During office hours in the following week, I had a talk with two of my students, both progressive activist types, a man and a woman, neither of them white. Both were graduating seniors, and both reflecting on the conversations they’ve had during their studies at Boston College. They shared one particular frustration, perhaps the opposite of what one would think. Both said they had felt constrained in their time at BC by certain norms of speech and thought, especially around topics like gender, relationships, race, etc. Both felt pressured to adopt certain progressive certainties that papered over the texture of an actual human life. Both of them assumed that this was due to some very strange particularities of their own lives—an idiosyncratic desire, for instance, to find a husband and raise children, a weird experience of women and men as being different from one another, in ways that might be relevant for the conduct of romantic relationships.
In both the Harvard and BC examples, these very bright, ideally successful, perfectly equipped meritocrats felt alienated from the academic culture that made them and trained them for winning as we now understand it. And they all felt the need for recourse to a subterranean culture where you can talk, read, explore, or laugh at ideas that can’t be examined in class. Maybe in dorm rooms, maybe on the internet. One is tempted to think of samizdat, the production and distribution of dissident literature under Soviet communism. In this contemporary case, there is no concerted program developing yet, no new fleshed-out ethos to counter the dominant narrative.
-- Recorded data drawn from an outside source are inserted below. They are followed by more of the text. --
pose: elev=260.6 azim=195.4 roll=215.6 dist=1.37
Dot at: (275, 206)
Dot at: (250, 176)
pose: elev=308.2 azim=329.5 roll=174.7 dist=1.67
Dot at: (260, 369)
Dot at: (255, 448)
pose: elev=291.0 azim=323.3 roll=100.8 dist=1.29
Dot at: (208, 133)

It’s mostly just skepticism and alienation, the sense that whatever is really, deeply true and important, this isn’t especially it.
If that’s right—with all of the proper caveats about the diversity of opinion that is present in any large, diverse group—our students are playing the game like good little Party members, but they don’t believe the doctrine. They don’t believe what they are compelled to say.
I don’t know that revolution is coming tomorrow. You can live awhile in lies, and the riches offered in exchange for compliance are tangible and appealing. It’s a comfortable life we extend to our best and brightest. But whatever you expect for a massive, demanding, expensive institution that has lost—for a whole generation—the hearts and minds of its constituents, long-term stability isn’t it. The Party has lost the class.